About this task
Starting with the first line of the data below, copy each line up to and including the one containing "[24] E. Gouma, Y.". Pictures stay out.

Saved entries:
-=-=-
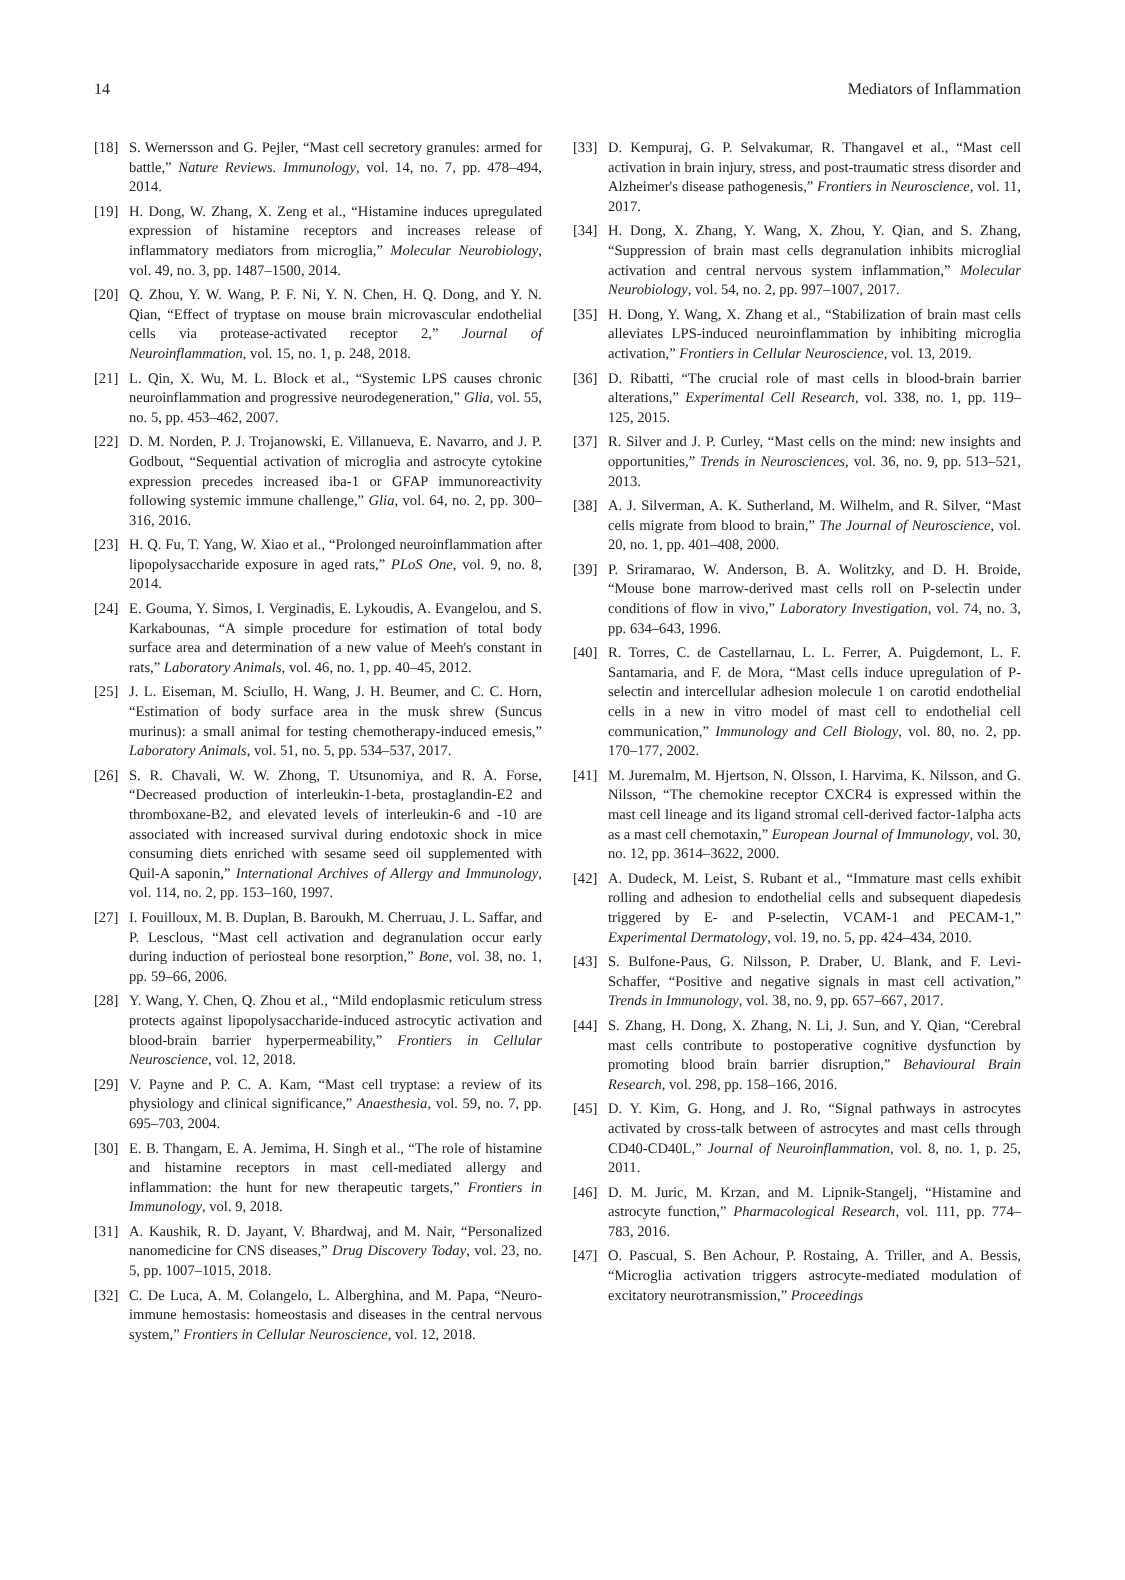14 Mediators of Inflammation
[18] S. Wernersson and G. Pejler, “Mast cell secretory granules: armed for battle,” Nature Reviews. Immunology, vol. 14, no. 7, pp. 478–494, 2014.
[19] H. Dong, W. Zhang, X. Zeng et al., “Histamine induces upregulated expression of histamine receptors and increases release of inflammatory mediators from microglia,” Molecular Neurobiology, vol. 49, no. 3, pp. 1487–1500, 2014.
[20] Q. Zhou, Y. W. Wang, P. F. Ni, Y. N. Chen, H. Q. Dong, and Y. N. Qian, “Effect of tryptase on mouse brain microvascular endothelial cells via protease-activated receptor 2,” Journal of Neuroinflammation, vol. 15, no. 1, p. 248, 2018.
[21] L. Qin, X. Wu, M. L. Block et al., “Systemic LPS causes chronic neuroinflammation and progressive neurodegeneration,” Glia, vol. 55, no. 5, pp. 453–462, 2007.
[22] D. M. Norden, P. J. Trojanowski, E. Villanueva, E. Navarro, and J. P. Godbout, “Sequential activation of microglia and astrocyte cytokine expression precedes increased iba-1 or GFAP immunoreactivity following systemic immune challenge,” Glia, vol. 64, no. 2, pp. 300–316, 2016.
[23] H. Q. Fu, T. Yang, W. Xiao et al., “Prolonged neuroinflammation after lipopolysaccharide exposure in aged rats,” PLoS One, vol. 9, no. 8, 2014.
[24] E. Gouma, Y. Simos, I. Verginadis, E. Lykoudis, A. Evangelou, and S. Karkabounas, “A simple procedure for estimation of total body surface area and determination of a new value of Meeh's constant in rats,” Laboratory Animals, vol. 46, no. 1, pp. 40–45, 2012.
[25] J. L. Eiseman, M. Sciullo, H. Wang, J. H. Beumer, and C. C. Horn, “Estimation of body surface area in the musk shrew (Suncus murinus): a small animal for testing chemotherapy-induced emesis,” Laboratory Animals, vol. 51, no. 5, pp. 534–537, 2017.
[26] S. R. Chavali, W. W. Zhong, T. Utsunomiya, and R. A. Forse, “Decreased production of interleukin-1-beta, prostaglandin-E2 and thromboxane-B2, and elevated levels of interleukin-6 and -10 are associated with increased survival during endotoxic shock in mice consuming diets enriched with sesame seed oil supplemented with Quil-A saponin,” International Archives of Allergy and Immunology, vol. 114, no. 2, pp. 153–160, 1997.
[27] I. Fouilloux, M. B. Duplan, B. Baroukh, M. Cherruau, J. L. Saffar, and P. Lesclous, “Mast cell activation and degranulation occur early during induction of periosteal bone resorption,” Bone, vol. 38, no. 1, pp. 59–66, 2006.
[28] Y. Wang, Y. Chen, Q. Zhou et al., “Mild endoplasmic reticulum stress protects against lipopolysaccharide-induced astrocytic activation and blood-brain barrier hyperpermeability,” Frontiers in Cellular Neuroscience, vol. 12, 2018.
[29] V. Payne and P. C. A. Kam, “Mast cell tryptase: a review of its physiology and clinical significance,” Anaesthesia, vol. 59, no. 7, pp. 695–703, 2004.
[30] E. B. Thangam, E. A. Jemima, H. Singh et al., “The role of histamine and histamine receptors in mast cell-mediated allergy and inflammation: the hunt for new therapeutic targets,” Frontiers in Immunology, vol. 9, 2018.
[31] A. Kaushik, R. D. Jayant, V. Bhardwaj, and M. Nair, “Personalized nanomedicine for CNS diseases,” Drug Discovery Today, vol. 23, no. 5, pp. 1007–1015, 2018.
[32] C. De Luca, A. M. Colangelo, L. Alberghina, and M. Papa, “Neuro-immune hemostasis: homeostasis and diseases in the central nervous system,” Frontiers in Cellular Neuroscience, vol. 12, 2018.
[33] D. Kempuraj, G. P. Selvakumar, R. Thangavel et al., “Mast cell activation in brain injury, stress, and post-traumatic stress disorder and Alzheimer's disease pathogenesis,” Frontiers in Neuroscience, vol. 11, 2017.
[34] H. Dong, X. Zhang, Y. Wang, X. Zhou, Y. Qian, and S. Zhang, “Suppression of brain mast cells degranulation inhibits microglial activation and central nervous system inflammation,” Molecular Neurobiology, vol. 54, no. 2, pp. 997–1007, 2017.
[35] H. Dong, Y. Wang, X. Zhang et al., “Stabilization of brain mast cells alleviates LPS-induced neuroinflammation by inhibiting microglia activation,” Frontiers in Cellular Neuroscience, vol. 13, 2019.
[36] D. Ribatti, “The crucial role of mast cells in blood-brain barrier alterations,” Experimental Cell Research, vol. 338, no. 1, pp. 119–125, 2015.
[37] R. Silver and J. P. Curley, “Mast cells on the mind: new insights and opportunities,” Trends in Neurosciences, vol. 36, no. 9, pp. 513–521, 2013.
[38] A. J. Silverman, A. K. Sutherland, M. Wilhelm, and R. Silver, “Mast cells migrate from blood to brain,” The Journal of Neuroscience, vol. 20, no. 1, pp. 401–408, 2000.
[39] P. Sriramarao, W. Anderson, B. A. Wolitzky, and D. H. Broide, “Mouse bone marrow-derived mast cells roll on P-selectin under conditions of flow in vivo,” Laboratory Investigation, vol. 74, no. 3, pp. 634–643, 1996.
[40] R. Torres, C. de Castellarnau, L. L. Ferrer, A. Puigdemont, L. F. Santamaria, and F. de Mora, “Mast cells induce upregulation of P-selectin and intercellular adhesion molecule 1 on carotid endothelial cells in a new in vitro model of mast cell to endothelial cell communication,” Immunology and Cell Biology, vol. 80, no. 2, pp. 170–177, 2002.
[41] M. Juremalm, M. Hjertson, N. Olsson, I. Harvima, K. Nilsson, and G. Nilsson, “The chemokine receptor CXCR4 is expressed within the mast cell lineage and its ligand stromal cell-derived factor-1alpha acts as a mast cell chemotaxin,” European Journal of Immunology, vol. 30, no. 12, pp. 3614–3622, 2000.
[42] A. Dudeck, M. Leist, S. Rubant et al., “Immature mast cells exhibit rolling and adhesion to endothelial cells and subsequent diapedesis triggered by E- and P-selectin, VCAM-1 and PECAM-1,” Experimental Dermatology, vol. 19, no. 5, pp. 424–434, 2010.
[43] S. Bulfone-Paus, G. Nilsson, P. Draber, U. Blank, and F. Levi-Schaffer, “Positive and negative signals in mast cell activation,” Trends in Immunology, vol. 38, no. 9, pp. 657–667, 2017.
[44] S. Zhang, H. Dong, X. Zhang, N. Li, J. Sun, and Y. Qian, “Cerebral mast cells contribute to postoperative cognitive dysfunction by promoting blood brain barrier disruption,” Behavioural Brain Research, vol. 298, pp. 158–166, 2016.
[45] D. Y. Kim, G. Hong, and J. Ro, “Signal pathways in astrocytes activated by cross-talk between of astrocytes and mast cells through CD40-CD40L,” Journal of Neuroinflammation, vol. 8, no. 1, p. 25, 2011.
[46] D. M. Juric, M. Krzan, and M. Lipnik-Stangelj, “Histamine and astrocyte function,” Pharmacological Research, vol. 111, pp. 774–783, 2016.
[47] O. Pascual, S. Ben Achour, P. Rostaing, A. Triller, and A. Bessis, “Microglia activation triggers astrocyte-mediated modulation of excitatory neurotransmission,” Proceedings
-=-=-
Response for this exercise
14 Mediators of Inflammation
[18] S. Wernersson and G. Pejler, “Mast cell secretory granules: armed for battle,” Nature Reviews. Immunology, vol. 14, no. 7, pp. 478–494, 2014.
[19] H. Dong, W. Zhang, X. Zeng et al., “Histamine induces upregulated expression of histamine receptors and increases release of inflammatory mediators from microglia,” Molecular Neurobiology, vol. 49, no. 3, pp. 1487–1500, 2014.
[20] Q. Zhou, Y. W. Wang, P. F. Ni, Y. N. Chen, H. Q. Dong, and Y. N. Qian, “Effect of tryptase on mouse brain microvascular endothelial cells via protease-activated receptor 2,” Journal of Neuroinflammation, vol. 15, no. 1, p. 248, 2018.
[21] L. Qin, X. Wu, M. L. Block et al., “Systemic LPS causes chronic neuroinflammation and progressive neurodegeneration,” Glia, vol. 55, no. 5, pp. 453–462, 2007.
[22] D. M. Norden, P. J. Trojanowski, E. Villanueva, E. Navarro, and J. P. Godbout, “Sequential activation of microglia and astrocyte cytokine expression precedes increased iba-1 or GFAP immunoreactivity following systemic immune challenge,” Glia, vol. 64, no. 2, pp. 300–316, 2016.
[23] H. Q. Fu, T. Yang, W. Xiao et al., “Prolonged neuroinflammation after lipopolysaccharide exposure in aged rats,” PLoS One, vol. 9, no. 8, 2014.
[24] E. Gouma, Y. Simos, I. Verginadis, E. Lykoudis, A. Evangelou, and S. Karkabounas, “A simple procedure for estimation of total body surface area and determination of a new value of Meeh's constant in rats,” Laboratory Animals, vol. 46, no. 1, pp. 40–45, 2012.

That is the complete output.